The Golden Gate Bridge protest
The protesting organization A15 obstructed key economic routes on April 15 to put pressure on governments all around America and even protests in Greece, Spain, and Australia to support Palestinians in Gaza. The protest on the Golden Gate Bridge lasted for five hours and temporarily closed all lanes of traffic. As part of the protest, the protesters used handcuffs and PVC pipes to make removing them from the bridge as hard as possible. This resulted in 26 people being arrested on the bridge, and San Francisco District Attorney Brooke Jenkins urged people caught in the protest to file a report with authorities. According to a statement by the city’s district attorney account on X, “This is an active & open investigation. Anyone who was detained against their will (falsely imprisoned) (…) is urged to contact the CHP (California Highway Patrol).”
College campus protests
A huge crackdown on pro-Palestine college campus protests is happening all over the United States. These protests demand colleges divest from companies that benefit from Israeli actions. To show solidarity with other college protests nationwide, UC Berkeley students have increased the number of protests.

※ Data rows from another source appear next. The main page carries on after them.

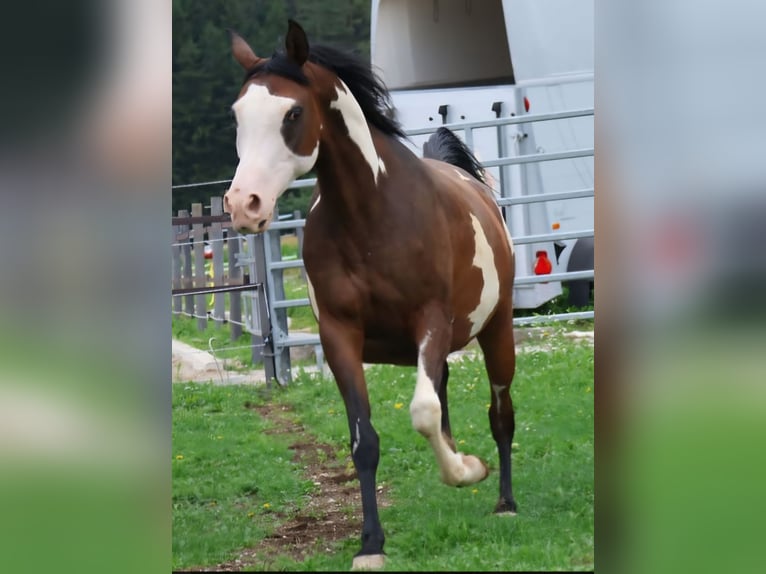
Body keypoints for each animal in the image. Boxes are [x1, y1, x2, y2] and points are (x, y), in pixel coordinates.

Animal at [223, 20, 518, 570]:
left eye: (292, 113)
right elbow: (365, 440)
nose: (244, 204)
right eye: (237, 114)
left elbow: (423, 413)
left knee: (501, 414)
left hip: (498, 330)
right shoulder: (340, 336)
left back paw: (505, 501)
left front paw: (468, 471)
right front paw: (370, 545)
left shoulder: (431, 321)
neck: (373, 219)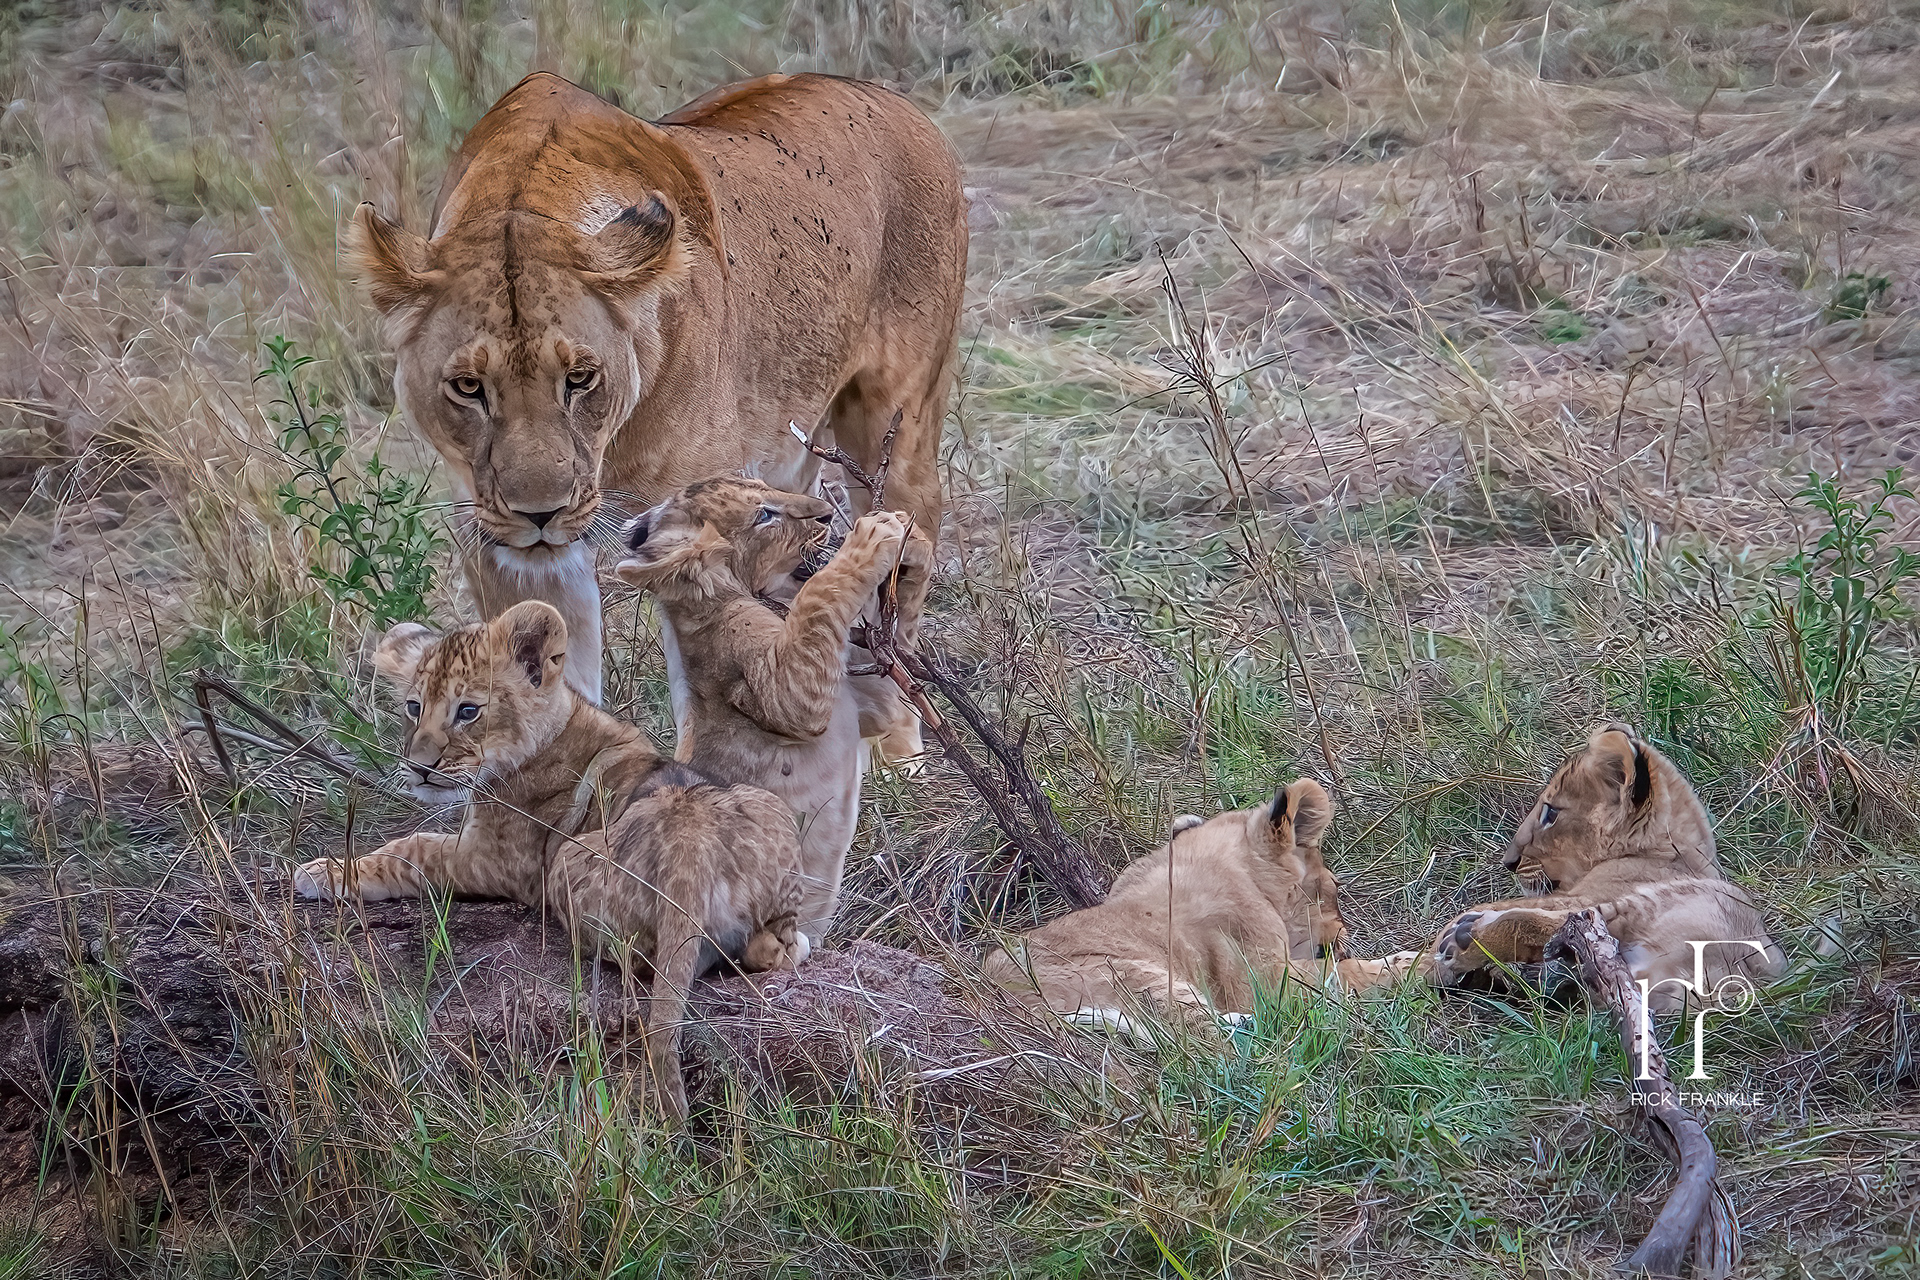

This increase also is prominent in other UCs like University of California Los Angeles, Cal Poly, & University of Southern California. Almost 3,000 students have been arrested in the US, a number that is only climbing. Colleges have shut down these protests mostly out of fear of antisemitism. In a Twitter post from New York Mayor Eric Adams he said “I am horrified and disgusted with the antisemitism being spewed at and around the Columbia University campus.” As the issue compounds, we have seen a increase in violence, like the fighting at UCLA on April 30th. Columbia University and USC have both canceled graduations and many colleges are having to move classes to accommodate the protests. Closer to home, a Stanford student who requested to remain anonymous talked about their reasons for protesting “We just want the university to diverge how much they invest in companies that benefit from the Israel apartheid and completely divest from them.”
DuPont Abortion Clinic
In November, more than two-thirds of voters joined Californians statewide to enshrine “Reproductive freedom” in California’s constitution. But recently it almost seems like California’s abortion rights have been forgotten in the sea of political turmoil. Specifically, three late-stage abortion clinics in California have been prevented from opening in the last two years. Late stage abortion clinics are clinics that perform abortions after 24 weeks. But a combination of red tape and corrections to the building plan led to the DuPont clinic being unable to open. DuPont Clinic in Beverly Hills Los Angeles was prevented from opening amid a swarm of threats from anti-abortion groups. On April 10, the group Survivors of the Abortion Holocaust projected the words “MURDER MILL” onto a building. A group Beverly Hills for Choice was founded to protest for the opening of the clinic and created a change.org petition online with over 3,500 members.